Expected behavior as noted in the docs:
- If all jobs in a stage succeed, the pipeline moves on to the next stage.
- If any job in a stage fails, the next stage is not (usually) executed and the pipeline ends early
Proposal
solve the problem in the backend by not enqueueing the job directly and use Ci::ProcessPipelineService
which will look at the whole pipeline.
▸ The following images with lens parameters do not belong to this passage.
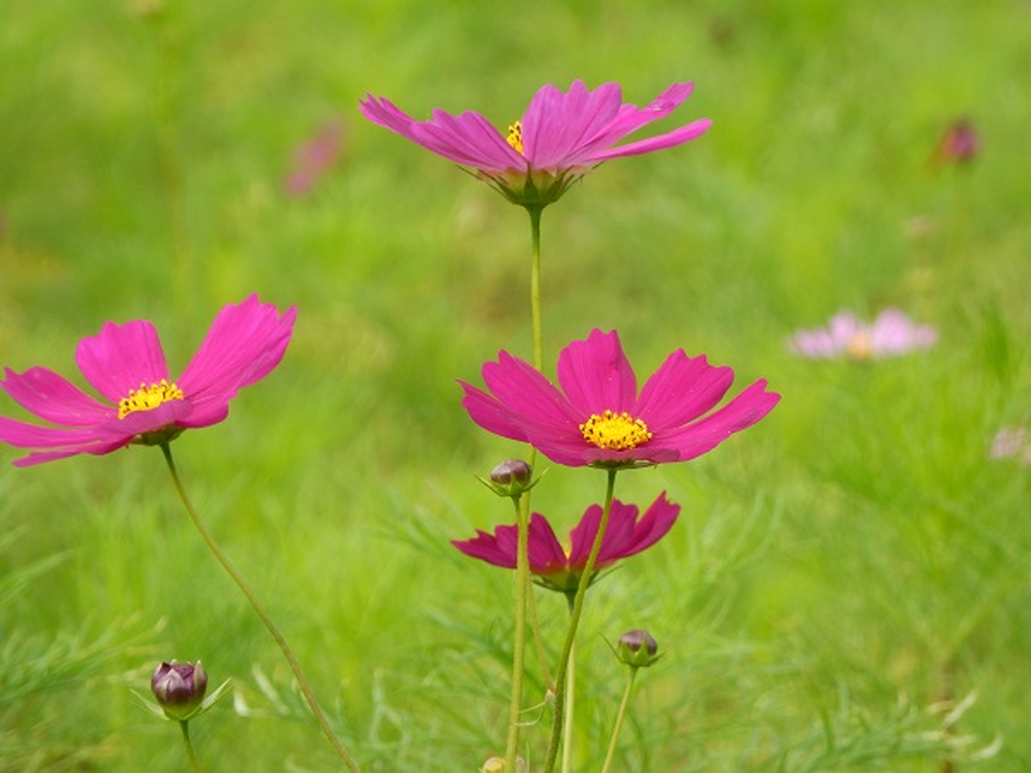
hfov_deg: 5.4
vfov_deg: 4.1
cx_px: 516
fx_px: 10871
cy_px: 386
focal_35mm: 365
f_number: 6.8
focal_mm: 65.2
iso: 160
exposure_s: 1/200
If the deploy
job meets the dependencies it will run, otherwise it will remain in created
state until the test
job completes. https://gitlab.com/gitlab-org/gitlab/-/issues/352858
In !83730 (diffs, comment 915332037) we discussed that we should use Ci::PipelineCreation::StartPipelineService
(to be renamed to Ci::Pipelines::StartService
) since this service creates a persistent ref (pipeline run prerequisites) and runs Ci::ProcessPipelineService
.
In fact, we should use StartPipelineService
not only in PlayBuildService
but also in RetryJobService
and RetryPipelineService
. Basically any time we resume the pipeline execution.
Once we do that we should also remove the creation of persistent_ref
in Ci::Build
state transition since the persistent_ref
will be consistently created when we start/resume the pipeline execution and deleted when the pipeline completes.
Can the same bug exist also with scheduled jobs (when: delayed
)?. If so, we would need to run StartPipelineService
also in Ci::RunScheduledBuildService
.
Output of checks
This bug happens on GitLab.com
Possible related issues
I can't link to fixes, but the fix might be in the same realm as some of the other retry bugs:
Testing Consideration
In terms of testing, let's include a test in the integration level with the FE to test this exact scenario.
- Create a pipeline with 2 stages.
- Run the pipeline.
- Cancel the first stage.
- Retry the second stage.
- Validate that the second stage fails and returns an error.